In the previous section we came up with a method to solve linear homogeneous constant coefficient second order differential equations:

$Ay''+By'+Cy=0$

By using the characteristic equation:

$Ar^2+Br+C=0$

$r=\frac{-B\pm\sqrt{B^2-4AC}}{2A}$

Let’s suppose that $B^2$ < $4AC$. Hence we’re in the realm of complex roots.

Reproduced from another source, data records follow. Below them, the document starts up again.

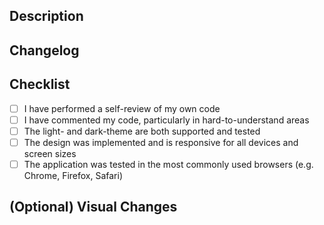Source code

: <!--
Please make sure the title of your PR starts with a semantic prefix:

build: Changes that affect the build system or external dependencies (example scopes: gulp, broccoli, npm)
ci: Changes to CI configuration files and scripts (example scopes: Travis, Circle, BrowserStack, SauceLabs)
chore: Changes which doesn't change source code or tests e.g. changes to the build process, auxiliary tools, libraries
docs: Documentation only changes
feat: A new feature
fix: A bug fix
perf: A code change that improves performance
refactor: A code change that neither fixes a bug nor adds a feature
revert: Revert something
style: Changes that do not affect the meaning of the code (white-space, formatting, missing semi-colons, etc)
test: Adding missing tests or correcting existing tests
-->

## Description
<!-- Explain the changes you’ve made. It doesn’t need to be fancy and you don’t have to get too technical. -->

## Changelog
<!-- Please provide a detailed list of the changes you have made to the codebase. -->

## Checklist

- [ ] I have performed a self-review of my own code
- [ ] I have commented my code, particularly in hard-to-understand areas
- [ ] The light- and dark-theme are both supported and tested
- [ ] The design was implemented and is responsive for all devices and screen sizes
- [ ] The application was tested in the most commonly used browsers (e.g. Chrome, Firefox, Safari)

## (Optional) Visual Changes
<!-- If available, please provide a before and after screenshot of your UI related changes. -->
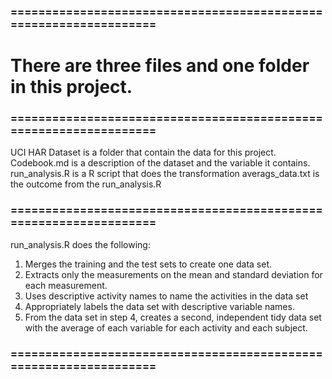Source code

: <h3>==================================================================</h3>
<h1>There are three files and one folder in this project.</h1>

<h3>==================================================================</h3>
UCI HAR Dataset is a folder that contain the data for this project.
Codebook.md is a description of the dataset and the variable it contains.
run_analysis.R is a R script that does the transformation
averags_data.txt is the outcome from the run_analysis.R 

<h3>==================================================================</h3>
run_analysis.R does the following:

1. Merges the training and the test sets to create one data set.
2. Extracts only the measurements on the mean and standard deviation for each measurement.
3. Uses descriptive activity names to name the activities in the data set
4. Appropriately labels the data set with descriptive variable names.
5. From the data set in step 4, creates a second, independent tidy data set with the average of each variable for each activity and each subject.

<h3>==================================================================</h3>
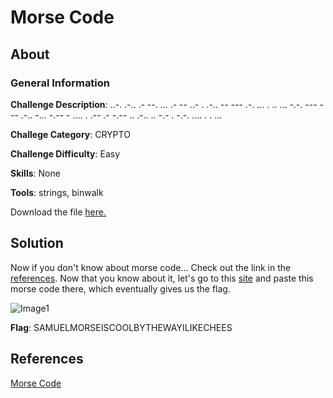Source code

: # Morse Code
## About

### General Information

__Challenge Description__: ..-. .-.. .- --. ... .- -- ..- . .-.. -- --- .-. ... . .. ... -.-. --- --- .-.. -... -.-- - .... . .-- .- -.-- .. .-.. .. -.- . -.-. .... . . ...

__Challege Category__: CRYPTO

__Challenge Difficulty__: Easy

__Skills__: None

__Tools__: strings, binwalk

Download the file [here.](https://mega.nz/file/CXYXBQAK#6eLJSXvAfGnemqWpNbLQtOHBvtkCzA7-zycVjhHPYQQ)

## Solution

Now if you don't know about morse code... Check out the link in the [references](#References). Now that you know about it, let's go to this [site](https://www.boxentriq.com/code-breaking/morse-code) and paste this morse code there, which eventually gives us the flag.

![Image1](https://github.com/iParamjotSingh/WriteUps/blob/master/CTFlearn/Morse%20Code/1.png)

__Flag__: SAMUELMORSEISCOOLBYTHEWAYILIKECHEES

## References

[Morse Code](https://en.wikipedia.org/wiki/Morse_code)
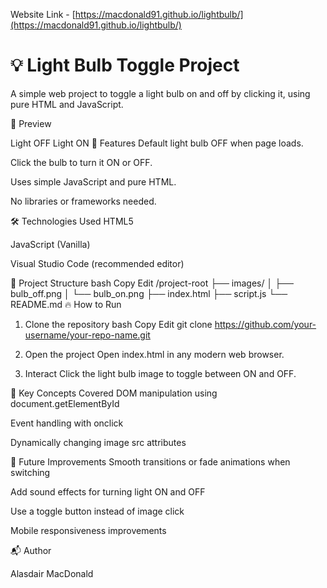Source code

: Website Link - [https://macdonald91.github.io/lightbulb/](https://macdonald91.github.io/lightbulb/)

<h1>💡 Light Bulb Toggle Project</h1>
A simple web project to toggle a light bulb on and off by clicking it, using pure HTML and JavaScript.

📸 Preview

Light OFF	Light ON
🚀 Features
Default light bulb OFF when page loads.

Click the bulb to turn it ON or OFF.

Uses simple JavaScript and pure HTML.

No libraries or frameworks needed.

🛠️ Technologies Used
HTML5

JavaScript (Vanilla)

Visual Studio Code (recommended editor)

📂 Project Structure
bash
Copy
Edit
/project-root
  ├── images/
  │    ├── bulb_off.png
  │    └── bulb_on.png
  ├── index.html
  ├── script.js
  └── README.md
🔥 How to Run
1. Clone the repository
bash
Copy
Edit
git clone https://github.com/your-username/your-repo-name.git
2. Open the project
Open index.html in any modern web browser.

3. Interact
Click the light bulb image to toggle between ON and OFF.

🧠 Key Concepts Covered
DOM manipulation using document.getElementById

Event handling with onclick

Dynamically changing image src attributes

🎯 Future Improvements
Smooth transitions or fade animations when switching

Add sound effects for turning light ON and OFF

Use a toggle button instead of image click

Mobile responsiveness improvements

📬 Author

Alasdair MacDonald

$r=\frac{-B\pm\sqrt{B^2-4AC}}{2A}$ $=\frac{-B}{2A} \pm \frac{\sqrt{B^2-4AC}}{2A}$

Or alternatively:
$r=\lambda \pm \mu i$
$r_1=\lambda + \mu i$
$r_2=\lambda - \mu i$

And the general solution will be:

$y(x)=e^{\lambda x} ((c_1) \cos ( \mu x)+(c_2)( \sin (\mu x))$
• 1.
a)
A very brief run-down on Complex Numbers and Euler’s Formula

b)
Using the Characteristic Equation with Complex Roots

• 2.
Determining Complex Solutions to the Characteristic Equations
Find the particular solution to the following differential equation:

$y''-2y'+2y=0$

With initial values $y(0)=0, y' (0)=2$

• 3.
Find the particular solution to the following differential equation:

$y''+4y'+8y=0$

With initial values $y( \frac{\pi}{2} )=-1$, $y' (\frac{\pi}{2})=1$

• 4.
Find the particular solution to the following differential equation:

$y''-2y'+4y=0$

With initial values $y( 0)=4$, $y' (0)=5$